# [What to do]
Transcribe every line of text in the material below verbatim, omitting the pictures.

# [Items]
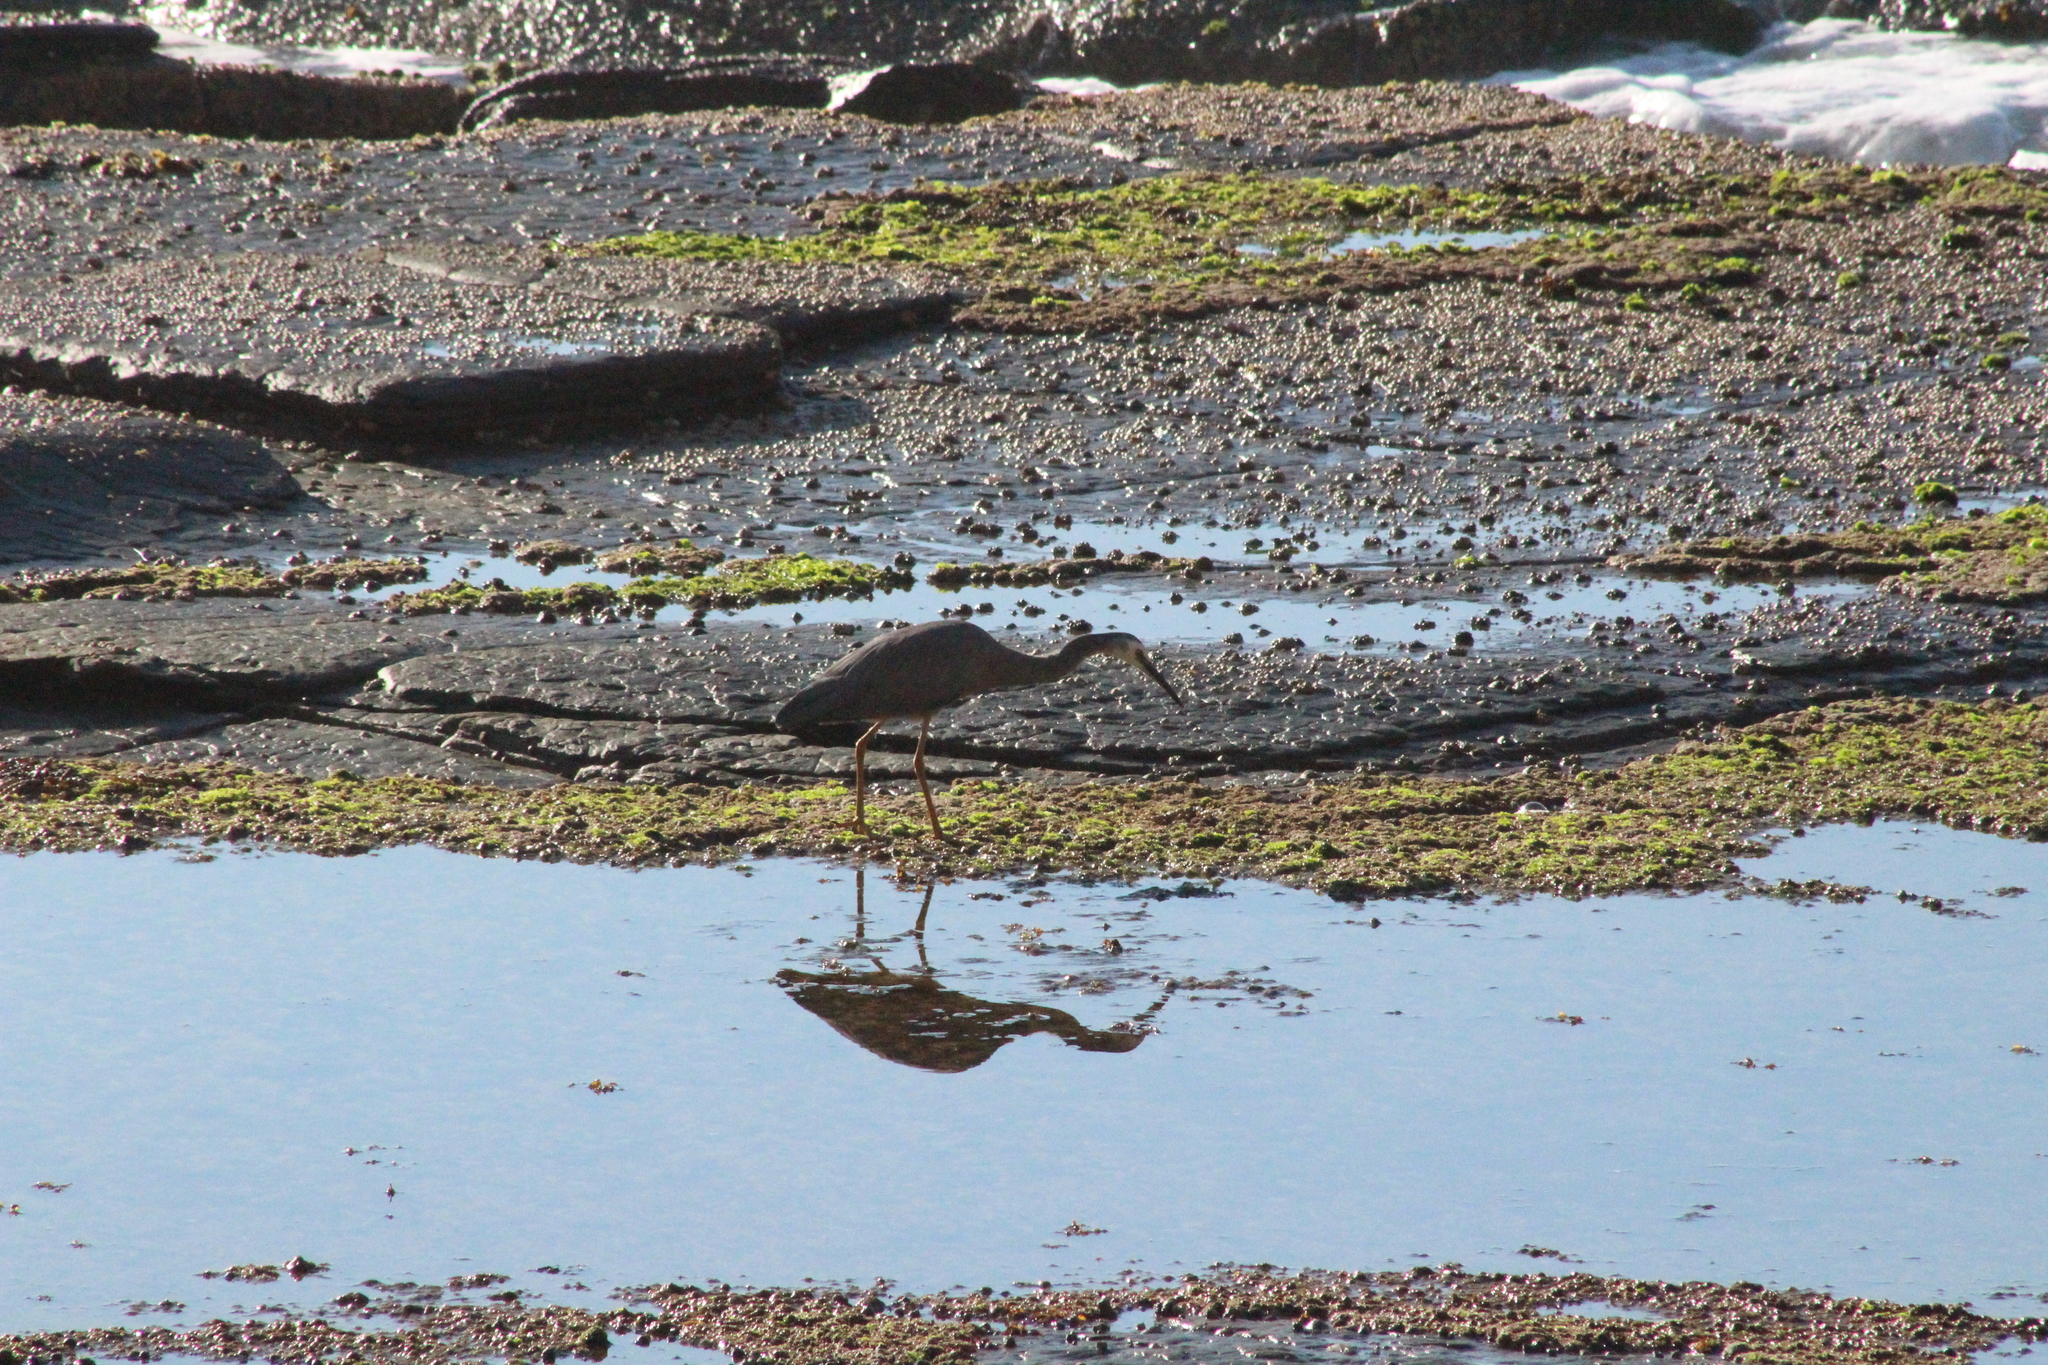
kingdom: Animalia
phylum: Chordata
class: Aves
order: Pelecaniformes
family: Ardeidae
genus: Egretta
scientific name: Egretta novaehollandiae
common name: White-faced heron
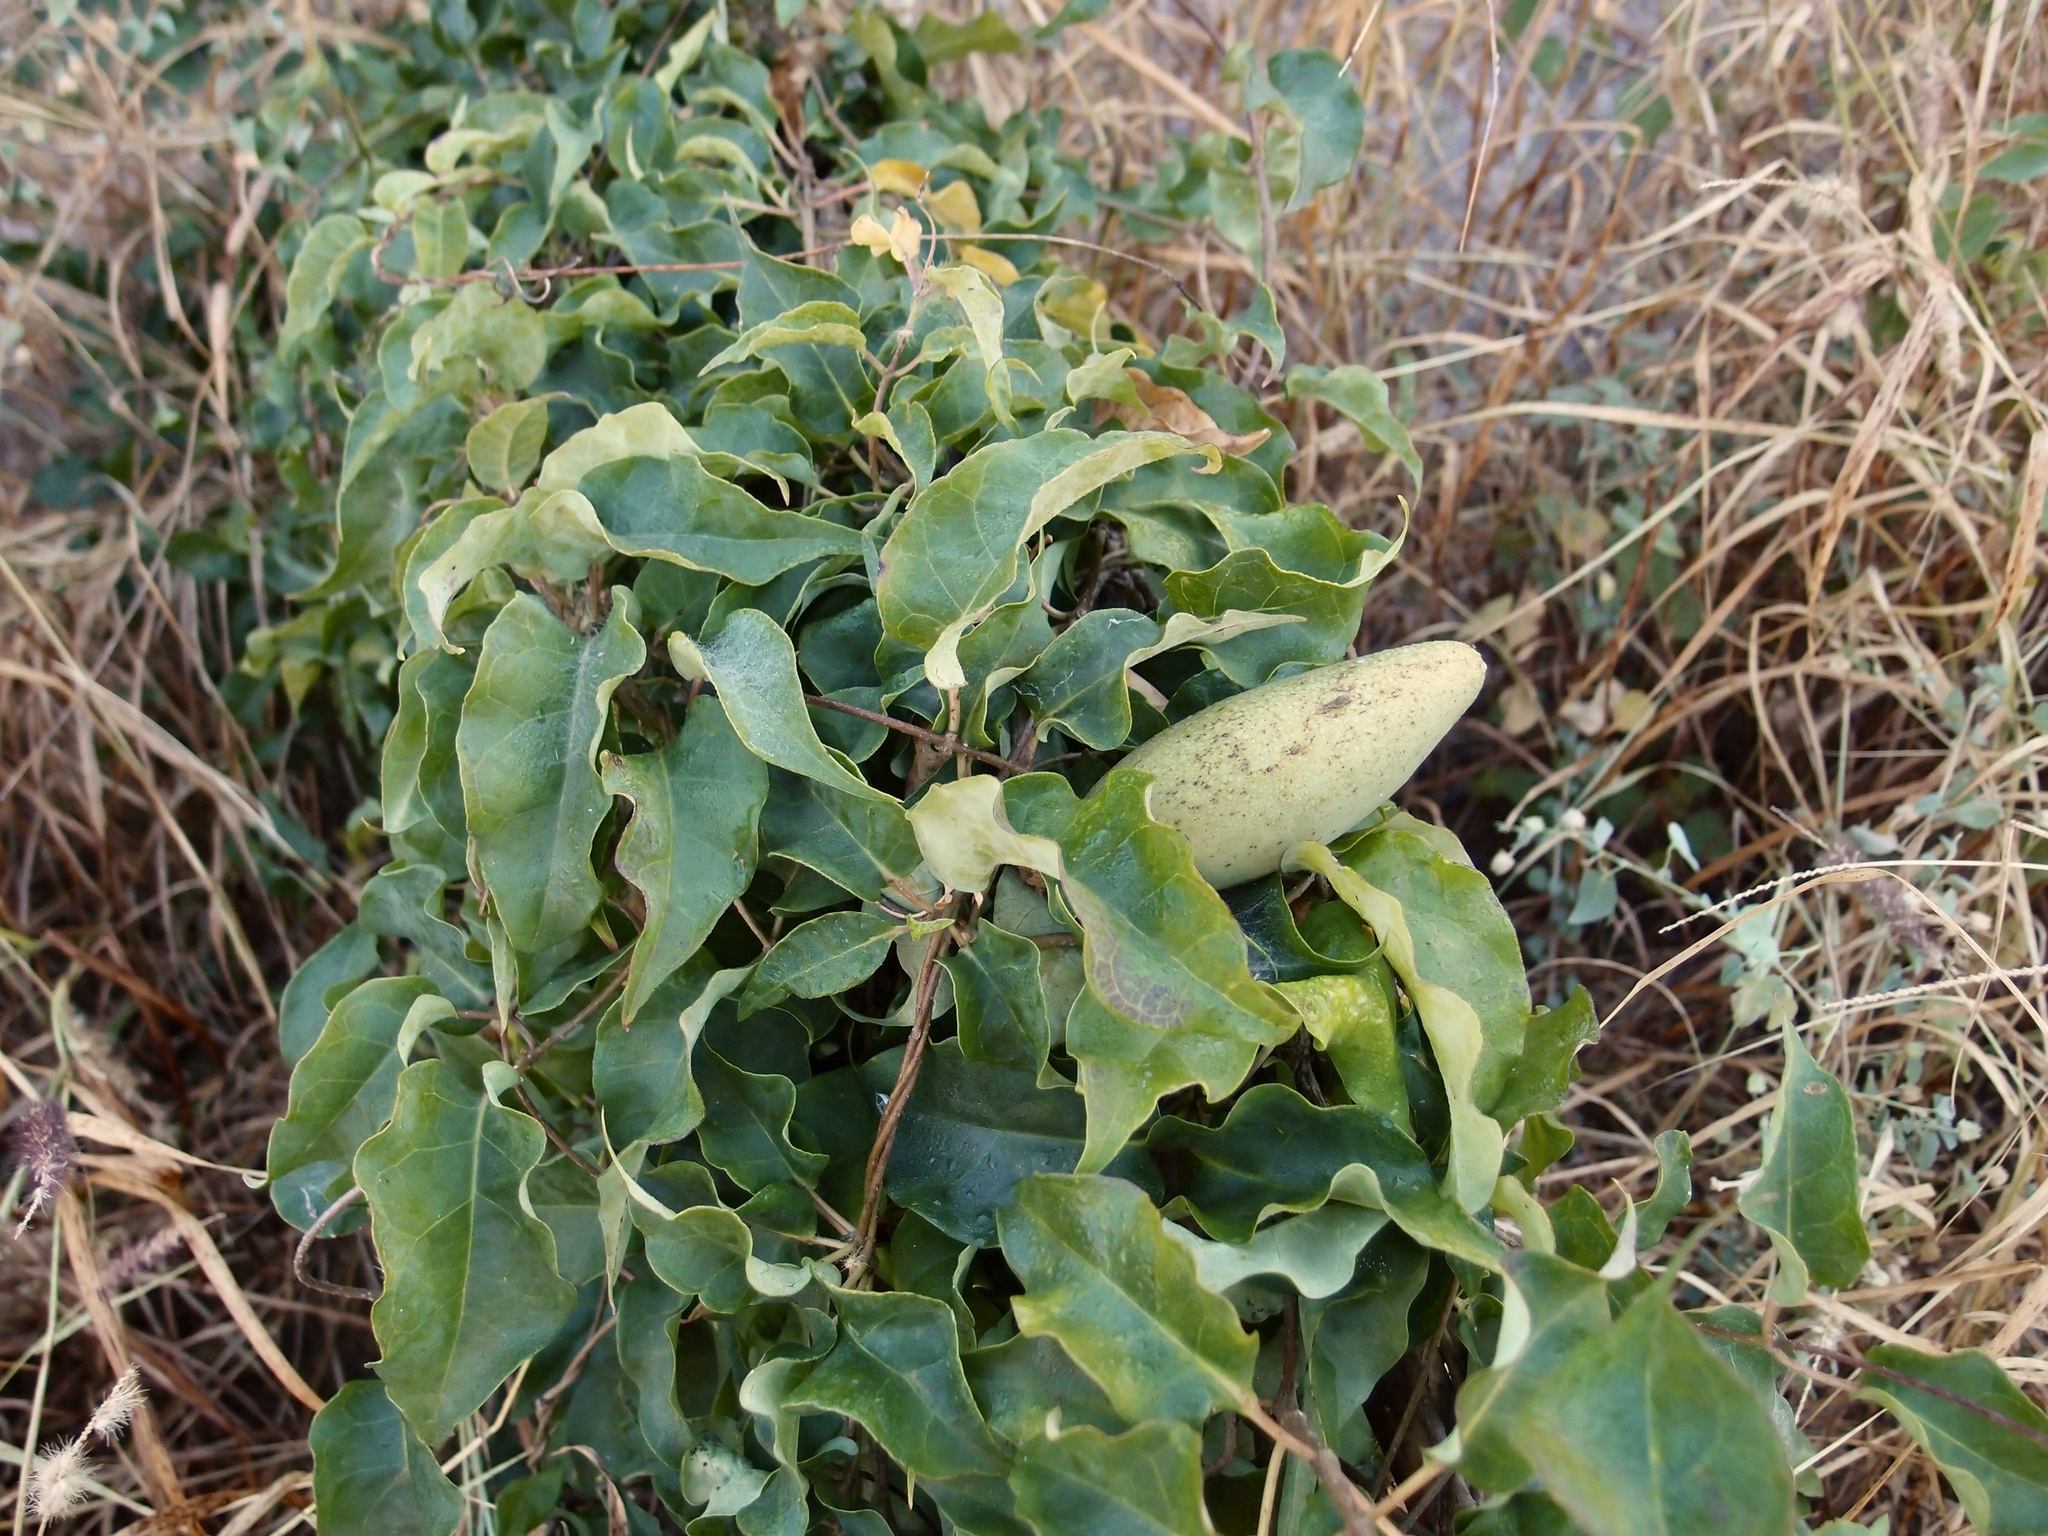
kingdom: Plantae
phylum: Tracheophyta
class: Magnoliopsida
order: Gentianales
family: Apocynaceae
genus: Ruehssia
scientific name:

# [Response]
kingdom: Animalia
phylum: Chordata
class: Aves
order: Pelecaniformes
family: Ardeidae
genus: Egretta
scientific name: Egretta novaehollandiae
common name: White-faced heron
kingdom: Plantae
phylum: Tracheophyta
class: Magnoliopsida
order: Gentianales
family: Apocynaceae
genus: Ruehssia
scientific name:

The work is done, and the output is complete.